> _Description of the task_: Reproduce the Datomic implicit partitions post below in full, word for word.
*** Supplied passage ***
Datomic Implicit Partitions

hlship · on April 21, 2023

Like any database, Datomic often needs to perform queries by reading data from its indexes. In fact, in Datomic, all data is stored in indexes - there aren't rows with indexes pointing to the rows, just indexes.

Datomic uses any of a number of stores, typically something like DynamoDB, to persist this index data.

When performing a query, Datomic peers read directly from the store (or from a cache) and read an entire block of index data as a single unit - each such block effectively contains many entity/attribute/value/transaction Datoms sorted by entity, attribute, or value, depending on which index is being scanned.

In other words, when reading all the attributes for entity X, Datomic will read from storage the block containing X, but also must inadvertently read other data that precedes or follows X.

The partitioning business is to ensure that related entities are stored close to each other; literally, a block of bits within the 64 bit entity id is set to the partition value. This ensures that the Datoms for related entities are stored close to each other, which in turn, ensures that the query can be satisfied using fewer of these index blocks, read from cache or storage, than if the entire entity id was arbitrary. Essentially, if entity X and entity Y are related, they can share a partition, and most likely will be stored together in a single index block.
*** End of Supplied passage ***
*** Information ***
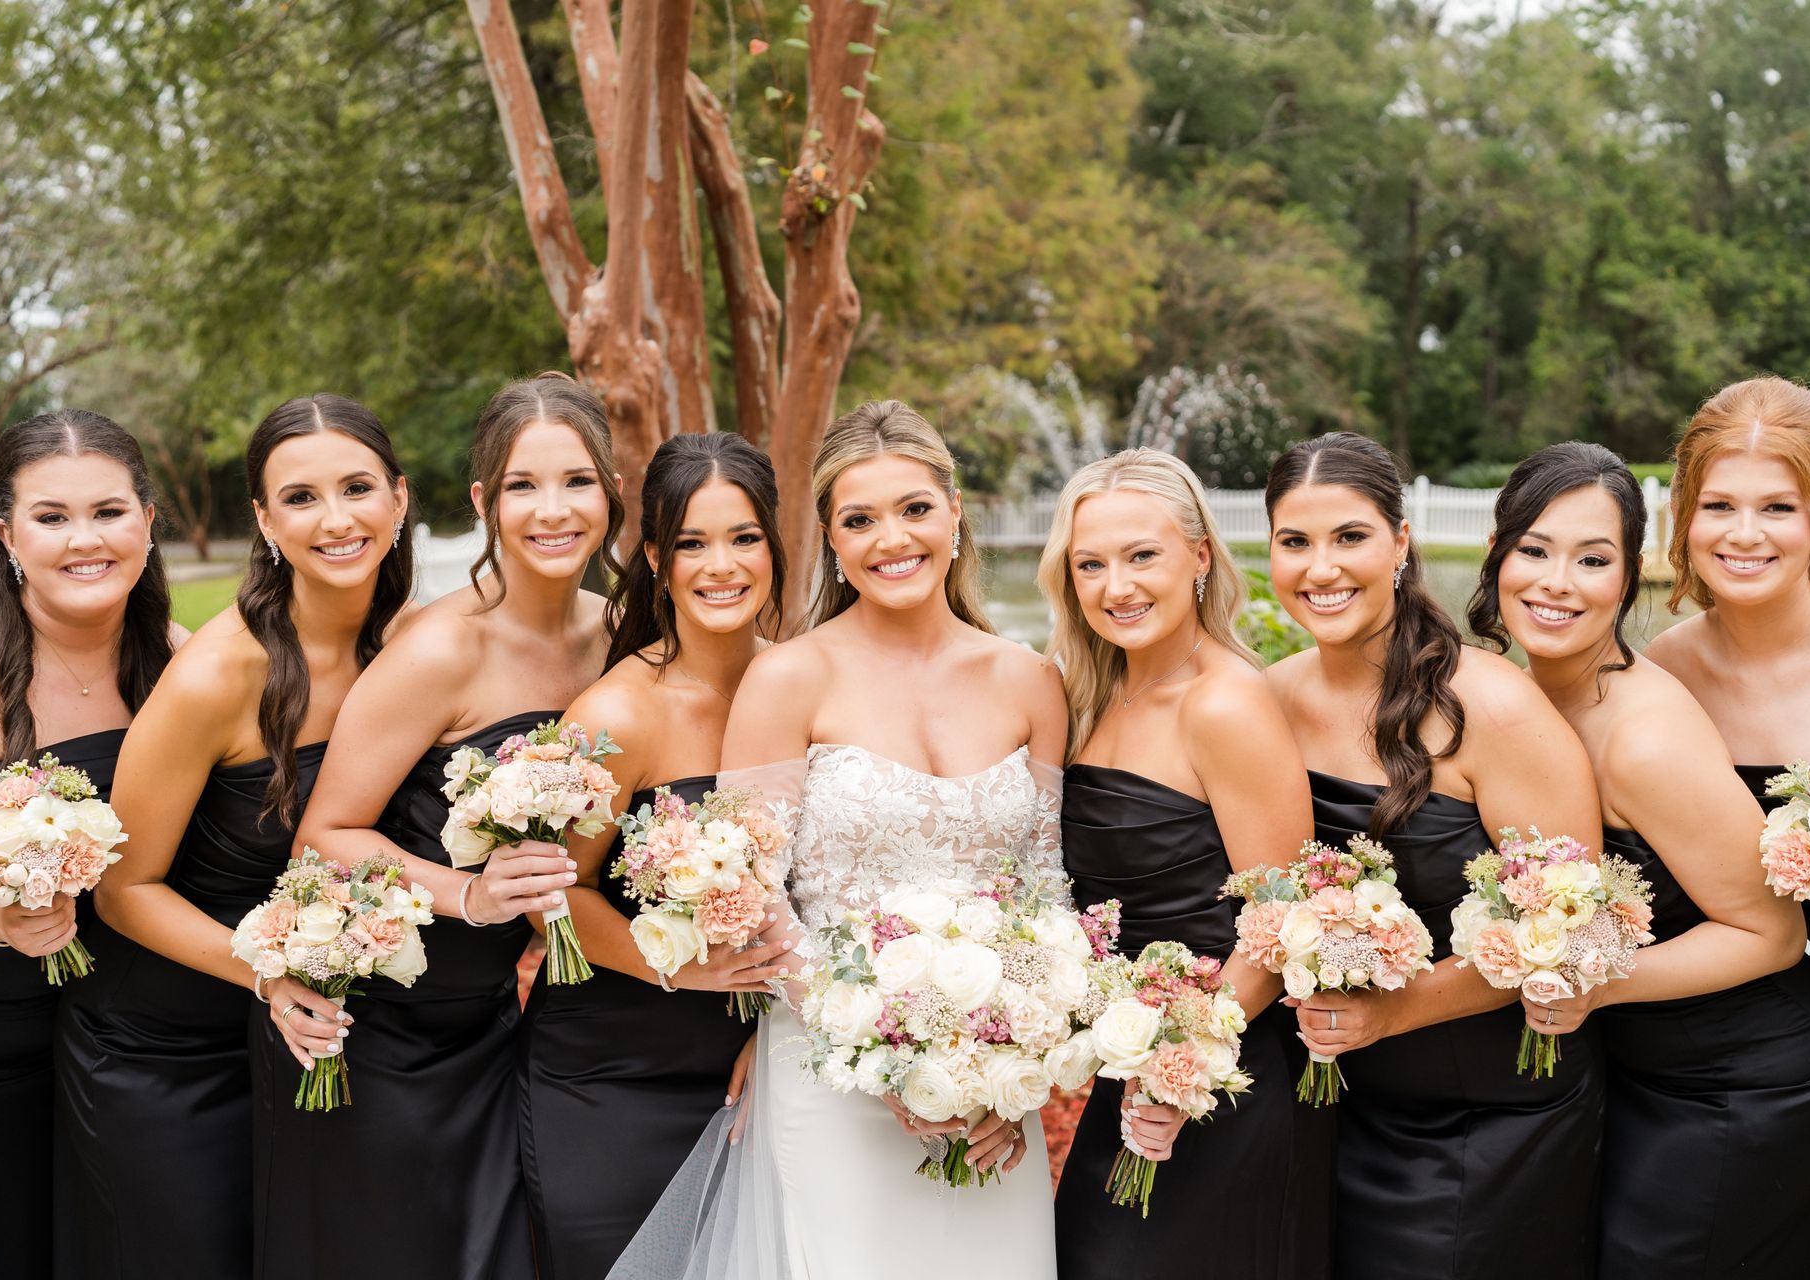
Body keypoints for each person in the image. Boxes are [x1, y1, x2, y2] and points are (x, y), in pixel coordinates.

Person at [615, 400, 1069, 1280]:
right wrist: (884, 1054)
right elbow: (752, 895)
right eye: (859, 520)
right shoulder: (787, 678)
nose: (891, 539)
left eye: (914, 509)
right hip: (830, 1073)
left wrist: (1014, 1070)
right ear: (828, 537)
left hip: (989, 1092)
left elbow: (1045, 893)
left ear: (954, 511)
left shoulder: (1029, 680)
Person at [59, 395, 411, 1279]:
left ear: (400, 499)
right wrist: (270, 977)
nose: (336, 520)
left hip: (323, 1037)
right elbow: (122, 891)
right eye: (300, 498)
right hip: (169, 1050)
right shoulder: (216, 676)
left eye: (357, 488)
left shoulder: (413, 645)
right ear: (263, 520)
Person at [279, 373, 618, 1277]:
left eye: (577, 481)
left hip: (500, 1028)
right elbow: (326, 833)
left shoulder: (620, 635)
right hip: (383, 1028)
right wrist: (468, 894)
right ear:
*** End of Information ***
> _Task solution_:
Datomic Implicit Partitions

hlship · on April 21, 2023

Like any database, Datomic often needs to perform queries by reading data from its indexes. In fact, in Datomic, all data is stored in indexes - there aren't rows with indexes pointing to the rows, just indexes.

Datomic uses any of a number of stores, typically something like DynamoDB, to persist this index data.

When performing a query, Datomic peers read directly from the store (or from a cache) and read an entire block of index data as a single unit - each such block effectively contains many entity/attribute/value/transaction Datoms sorted by entity, attribute, or value, depending on which index is being scanned.

In other words, when reading all the attributes for entity X, Datomic will read from storage the block containing X, but also must inadvertently read other data that precedes or follows X.

The partitioning business is to ensure that related entities are stored close to each other; literally, a block of bits within the 64 bit entity id is set to the partition value. This ensures that the Datoms for related entities are stored close to each other, which in turn, ensures that the query can be satisfied using fewer of these index blocks, read from cache or storage, than if the entire entity id was arbitrary. Essentially, if entity X and entity Y are related, they can share a partition, and most likely will be stored together in a single index block.